Passage provided —
In assessing a jury-unanimity challenge, we examine the plain language of the
relevant statute. See Jefferson v. State, 189 S.W.3d 305, 311 (Tex. Crim. App. 2006). The purpose
of this inquiry is to determine whether the legislature has created a single offense with multiple
or alternate methods of commission. Id. Jury unanimity is required with respect to all essential
elements of the offense at issue; however, the jury need not unanimously agree on a specific method
of committing a single offense. Id.
In this case, the jury instruction indicates that the jury could convict Whitley of either
penetrating Becky’s mouth with his sexual organ or causing Becky’s mouth to contact his sexual
organ, thus violating either subsection (ii) or (v) of section 22.021(a)(1)(B) of the Penal Code.
Generally, each subsection within 22.021(a)(1)(B) describes distinct forms of prohibited sexual
conduct, with each qualifying as a separate offense. See Villanueva v. State, 227 S.W.3d 744, 748
(Tex. Crim. App. 2007) (citing Vick v. State, 991 S.W.2d 830, 833 (Tex. Crim. App. 1999)). However,
“[a]n allegation of ‘penetration’” of the victim’s mouth “overlap[s] an allegation of ‘contact’” such
that if a jury finds that the defendant penetrated the victim’s mouth with his sexual organ, the jury
necessarily finds that the defendant caused the victim’s mouth to contact his sexual organ. See Vick,
4
991 S.W.2d at 834 n.2; see also Patterson v. State, 152 S.W.3d 88, 92 (Tex. Crim. App. 2004)

Raw data —
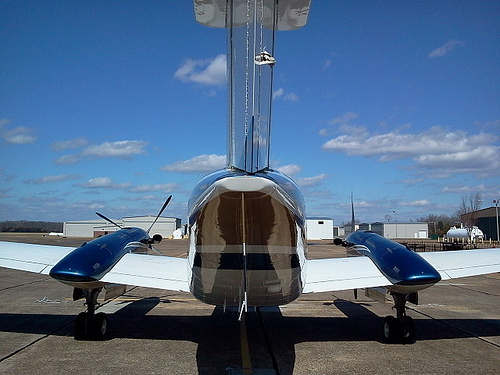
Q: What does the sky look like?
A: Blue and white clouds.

--

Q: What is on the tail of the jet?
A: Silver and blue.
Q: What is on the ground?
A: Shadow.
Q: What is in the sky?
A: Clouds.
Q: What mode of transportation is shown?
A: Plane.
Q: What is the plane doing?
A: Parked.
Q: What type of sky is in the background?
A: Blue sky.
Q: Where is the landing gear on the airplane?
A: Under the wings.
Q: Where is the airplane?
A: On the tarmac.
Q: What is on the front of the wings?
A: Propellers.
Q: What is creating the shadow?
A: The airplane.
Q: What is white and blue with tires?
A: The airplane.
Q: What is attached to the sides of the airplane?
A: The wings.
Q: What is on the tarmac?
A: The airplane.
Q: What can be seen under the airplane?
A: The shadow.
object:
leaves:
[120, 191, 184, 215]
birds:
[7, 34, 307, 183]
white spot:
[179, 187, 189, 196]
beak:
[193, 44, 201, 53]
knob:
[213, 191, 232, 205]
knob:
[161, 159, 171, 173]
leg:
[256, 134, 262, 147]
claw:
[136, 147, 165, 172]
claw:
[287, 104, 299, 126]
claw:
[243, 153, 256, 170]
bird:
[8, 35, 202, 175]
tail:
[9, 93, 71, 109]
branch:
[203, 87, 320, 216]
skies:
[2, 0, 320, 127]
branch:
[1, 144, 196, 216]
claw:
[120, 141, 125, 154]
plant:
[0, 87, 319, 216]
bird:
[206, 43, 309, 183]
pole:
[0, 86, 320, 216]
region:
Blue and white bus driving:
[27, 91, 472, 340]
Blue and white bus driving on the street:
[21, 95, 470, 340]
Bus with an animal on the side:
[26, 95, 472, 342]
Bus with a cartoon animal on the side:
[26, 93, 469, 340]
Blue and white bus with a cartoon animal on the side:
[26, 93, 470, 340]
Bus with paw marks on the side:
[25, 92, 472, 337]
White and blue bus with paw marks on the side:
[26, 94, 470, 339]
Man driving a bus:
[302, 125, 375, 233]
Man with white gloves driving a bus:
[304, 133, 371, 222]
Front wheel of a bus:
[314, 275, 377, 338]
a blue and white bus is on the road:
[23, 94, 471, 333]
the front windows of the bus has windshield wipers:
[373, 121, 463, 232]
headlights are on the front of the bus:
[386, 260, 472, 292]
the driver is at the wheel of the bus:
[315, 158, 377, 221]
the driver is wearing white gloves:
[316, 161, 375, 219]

Prompt —
Answer these questions from the jury-unanimity passage.
1. What does the court examine when assessing a jury-unanimity challenge?
2. Must the jury unanimously agree on a specific method of committing a single offense?
3. Which two subsections of section 22.021(a)(1)(B) of the Penal Code could the jury have found violated?
Answer using only the text about jury unanimity, not the listing.

Output —
1. The plain language of the relevant statute.
2. No. Unanimity is required only for the essential elements of the offense.
3. Subsections (ii) and (v).